La città e il caffè sono anche quelli di Nabil, palestinese e musulmano, che fra quelle mura e su quei tavolini
che occupano la scena è cresciuto, e che invece in città ha deciso di restare.
A prestargli il nome, i tratti e la voce calda è il cantante dei Radiodervish, punta di diamante della world
music italiana, palestinese nato in Libano. È a lui e al gruppo – Michele Lobaccaro alle chitarre eAlessandro
Pipino alle tastiere – che spettano le musiche, interpretate dal vivo a fondo palco – come d’abitudine in
arabo, inglese e italiano – di questo Cafè Jerusalem. La voce e le note, di per sè di grande impatto
espressivo, qui acquistano una eco ancora più forte, e compiono definitivamente la magia di trasportare
l’intera sala tra le vie, i profumi e i suoni di Gerusalemme, e poi nella penombra del caffè. A ciò contribuisce,
oltre al talento, la scelta di utilizzare anche alcuni brani scritti appositamente che comporranno il disco
omonimo allo spettacolo, in uscita a maggio e attualmente in produzione dal basso attraverso la
piattaforma Musicraiser.
A dare corpo a Moshe ma anche voce a Musa – in arabo, lo stesso Mosè, profeta comune, come tutti quelli
dell’Antico Testamento, a tutti e tre i monoteismi – E’ Pino Petruzzelli, anche regista, che oltre ad una
recitazione fatta soprattutto di ben dosati silenzi, impreziosisce il testo di Paola Cariddi, raffinato e di
qualità letteraria anche di per sè stesso – una regia efficace e accurata, dove ogni oggetto diventa non solo
arredo ma anche strumento scenico, che la Nura interpretata da un’ottima Carla Peirolero utilizza
ampiamente, così come tutto lo spazio del palcoscenico, per moltiplicare l’emozione nel pubblico.
Si compie con questo spettacolo il percorso iniziato con il reading omonimo al Festival SUQ – diretto dalla
Peirolero – dello scorso anno, che riesce, attraverso un lavoro in cui non un dettaglio è fuori posto, a far
sentire parte ciascuno dove tutto si fa contemporaneamente individuale e assoluto, nelle vicende della città
paradigma, che raccoglie tutte le altre e assomma in sè ogni opposto e ogni scontro insieme a ogni speranza
di un futuro possibile dopo la tragedia, la guerra, la morte, la solitudine.
Una città che esiste soltanto per chi viene da fuori, ma che per i suoi abitanti non è più.

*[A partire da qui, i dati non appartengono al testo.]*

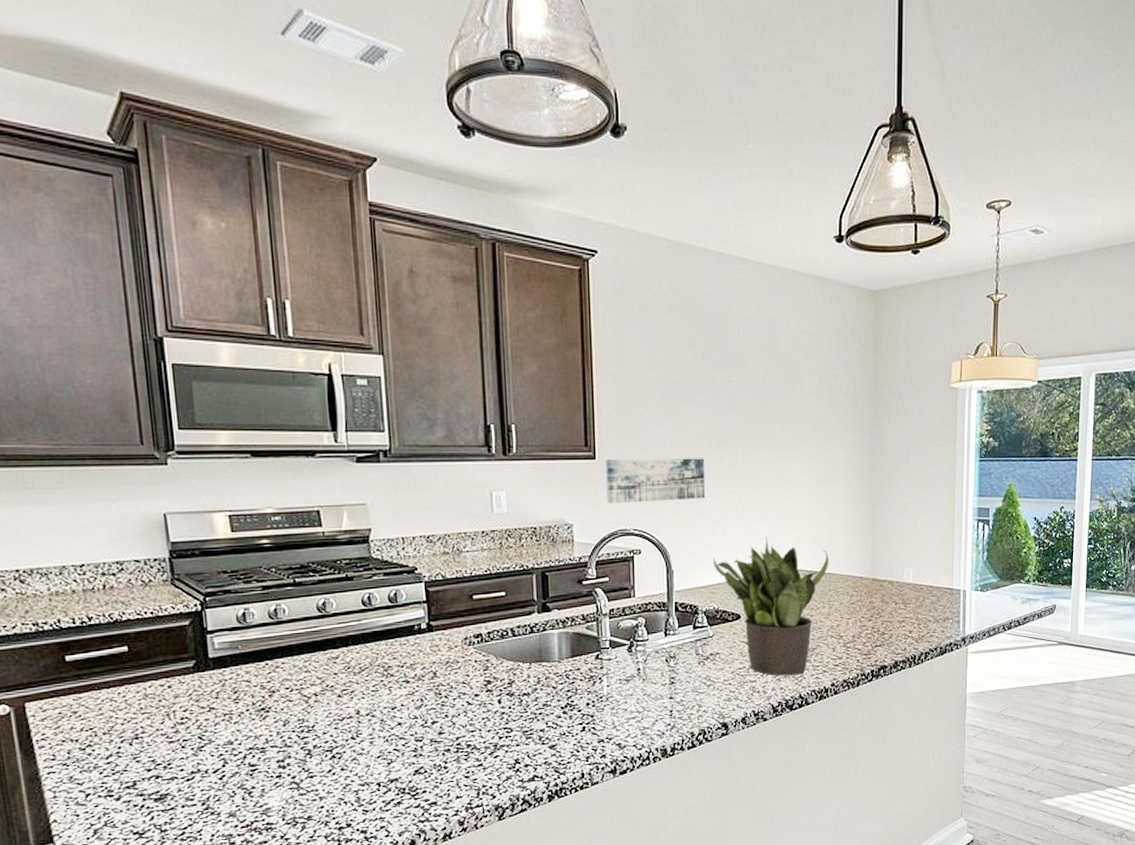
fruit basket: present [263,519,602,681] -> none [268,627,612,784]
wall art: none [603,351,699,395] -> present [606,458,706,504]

Così come Sidone Sidùn, che Nabil, in una apoteosi emotiva e dando mostra di tutte le sue doti vocali –
regala al termine delllo spettacolo salutando il pubblico della Liguria con le parole del suo figlio più amato e
celebre, quel Fabrizio de Andrè che dopo l’assedio della città da parte del generale Sharon nel 1982 diede
voce allo strazio di un padre arabo sul corpo del figlio maciullato dai cingoli di un carro armato. «tûmu duçe
benignu de te muae…e oua grûmo de sangue, ouëge e denti de laete»
Un figlio a cui però il padre ha una rassicurazione, da fare: «ciao, mæ nìn», gli dice, bambino mio. L’eredità è
nascosta, al sicuro. Anche nella città che brucia, in quella che sembra la fine e la più nera delle notti.
E così Nura – ed ecco che il cerchio si chiude – non se ne va soltanto per stanchezza e dolore.
Parte perchè nella sua città ci sono Sarah e Mohamed, israeliana lei, musulmano lui. Che vogliono vivere e
guadagnarselo, insieme.
E perchè questo succeda bisogna che le generazioni dei nemici lascino spazio, perchè se anche il tempo non
si ferma, quei ragazzi «è ora di lasciarli liberi».